Member of the Oklahoma Senate from the 10th district
- Incumbent
- Assumed office November 14, 2018
- Preceded by: Eddie Fields

Personal details
- Born: Durant, Oklahoma
- Party: Republican
- Spouse: Helen
- Children: 3

= Bill Coleman (Oklahoma politician) =

American businessman, radio broadcaster, and politician

Bill Coleman is an American businessman, radio broadcaster, and politician serving as a member of the Oklahoma Senate from the 10th district. Elected in November 2018, he assumed office on November 14, 2018.

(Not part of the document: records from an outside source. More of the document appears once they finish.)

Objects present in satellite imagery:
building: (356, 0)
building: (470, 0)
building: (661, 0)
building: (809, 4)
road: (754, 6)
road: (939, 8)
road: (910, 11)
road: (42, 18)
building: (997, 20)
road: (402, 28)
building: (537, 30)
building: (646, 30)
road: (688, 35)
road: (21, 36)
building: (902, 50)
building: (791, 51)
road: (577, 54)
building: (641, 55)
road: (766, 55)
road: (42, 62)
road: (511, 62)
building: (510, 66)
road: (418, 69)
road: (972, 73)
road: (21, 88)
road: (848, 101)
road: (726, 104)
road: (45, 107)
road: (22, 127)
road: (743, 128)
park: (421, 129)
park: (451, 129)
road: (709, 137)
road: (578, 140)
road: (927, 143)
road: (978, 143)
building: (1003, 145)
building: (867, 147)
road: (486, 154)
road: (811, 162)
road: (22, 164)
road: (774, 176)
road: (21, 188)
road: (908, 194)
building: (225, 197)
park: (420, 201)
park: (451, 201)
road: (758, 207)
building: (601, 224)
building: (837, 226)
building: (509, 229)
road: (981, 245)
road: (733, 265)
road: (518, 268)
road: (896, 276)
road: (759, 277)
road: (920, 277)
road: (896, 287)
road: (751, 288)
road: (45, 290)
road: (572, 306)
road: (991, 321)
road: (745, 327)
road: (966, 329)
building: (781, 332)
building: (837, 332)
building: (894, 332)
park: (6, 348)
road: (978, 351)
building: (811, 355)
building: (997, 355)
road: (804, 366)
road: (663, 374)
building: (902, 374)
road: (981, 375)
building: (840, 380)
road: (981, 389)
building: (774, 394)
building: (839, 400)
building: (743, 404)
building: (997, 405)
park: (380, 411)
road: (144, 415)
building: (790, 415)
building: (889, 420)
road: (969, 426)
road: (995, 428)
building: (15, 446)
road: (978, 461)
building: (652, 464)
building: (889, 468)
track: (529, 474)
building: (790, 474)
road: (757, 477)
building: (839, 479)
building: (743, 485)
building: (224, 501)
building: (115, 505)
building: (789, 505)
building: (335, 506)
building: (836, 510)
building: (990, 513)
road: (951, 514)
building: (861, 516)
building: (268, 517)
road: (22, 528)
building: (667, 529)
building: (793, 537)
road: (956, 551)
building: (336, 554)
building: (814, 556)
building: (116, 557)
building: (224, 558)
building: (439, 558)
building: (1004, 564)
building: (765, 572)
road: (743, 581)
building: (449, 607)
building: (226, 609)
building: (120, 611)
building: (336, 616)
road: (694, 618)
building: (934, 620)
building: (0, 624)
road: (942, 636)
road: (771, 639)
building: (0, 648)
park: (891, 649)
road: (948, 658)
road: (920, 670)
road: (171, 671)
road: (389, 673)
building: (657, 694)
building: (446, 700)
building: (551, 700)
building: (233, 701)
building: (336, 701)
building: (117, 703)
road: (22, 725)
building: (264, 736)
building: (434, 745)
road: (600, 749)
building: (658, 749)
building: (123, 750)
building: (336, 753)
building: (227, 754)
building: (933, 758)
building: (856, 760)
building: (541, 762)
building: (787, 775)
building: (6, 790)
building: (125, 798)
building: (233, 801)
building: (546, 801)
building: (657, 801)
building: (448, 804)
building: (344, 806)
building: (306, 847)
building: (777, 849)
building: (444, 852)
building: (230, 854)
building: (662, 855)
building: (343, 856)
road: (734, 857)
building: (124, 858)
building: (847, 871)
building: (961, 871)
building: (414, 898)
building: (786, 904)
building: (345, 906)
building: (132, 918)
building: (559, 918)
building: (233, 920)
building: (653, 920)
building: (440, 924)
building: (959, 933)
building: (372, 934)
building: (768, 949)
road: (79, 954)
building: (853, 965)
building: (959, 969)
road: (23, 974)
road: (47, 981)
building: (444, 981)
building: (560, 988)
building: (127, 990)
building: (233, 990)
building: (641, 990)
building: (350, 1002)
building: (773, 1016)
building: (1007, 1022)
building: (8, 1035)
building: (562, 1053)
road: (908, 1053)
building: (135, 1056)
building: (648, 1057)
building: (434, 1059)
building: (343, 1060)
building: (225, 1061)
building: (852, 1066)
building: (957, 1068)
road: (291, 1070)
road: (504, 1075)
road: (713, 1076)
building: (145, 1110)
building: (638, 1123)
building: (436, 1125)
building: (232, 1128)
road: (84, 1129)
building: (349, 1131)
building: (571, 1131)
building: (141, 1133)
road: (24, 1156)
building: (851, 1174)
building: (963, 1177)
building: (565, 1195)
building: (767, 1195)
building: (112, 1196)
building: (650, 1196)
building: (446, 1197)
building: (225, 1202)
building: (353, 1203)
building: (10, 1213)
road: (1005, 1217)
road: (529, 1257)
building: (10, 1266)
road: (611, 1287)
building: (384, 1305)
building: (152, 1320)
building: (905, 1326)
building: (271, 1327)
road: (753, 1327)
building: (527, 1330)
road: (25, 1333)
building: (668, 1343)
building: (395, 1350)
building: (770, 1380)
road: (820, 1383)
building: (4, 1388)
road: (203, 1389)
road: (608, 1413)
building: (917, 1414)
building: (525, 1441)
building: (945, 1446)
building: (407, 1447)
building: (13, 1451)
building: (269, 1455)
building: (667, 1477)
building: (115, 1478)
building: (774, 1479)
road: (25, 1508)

== Early life and education ==
Coleman was born in Durant, Oklahoma and graduated from Pawhuska High School.

== Career ==
Outside of politics, Coleman has worked as a radio broadcaster. He was also a member of the board of the National Association of Broadcasters. Coleman is the owner of Team Radio Marketing Group, a holding company that operates KLOR-FM, KPNC, and KOSB. Coleman was elected to the Oklahoma Senate by defeating Amber Roberts in a Republican Party primary runoff election. He was sworn into office on November 14, 2018. Coleman serves as chair of the Business and Insurance Committee and vice chair of the Economic Development, Workforce and Tourism Committee.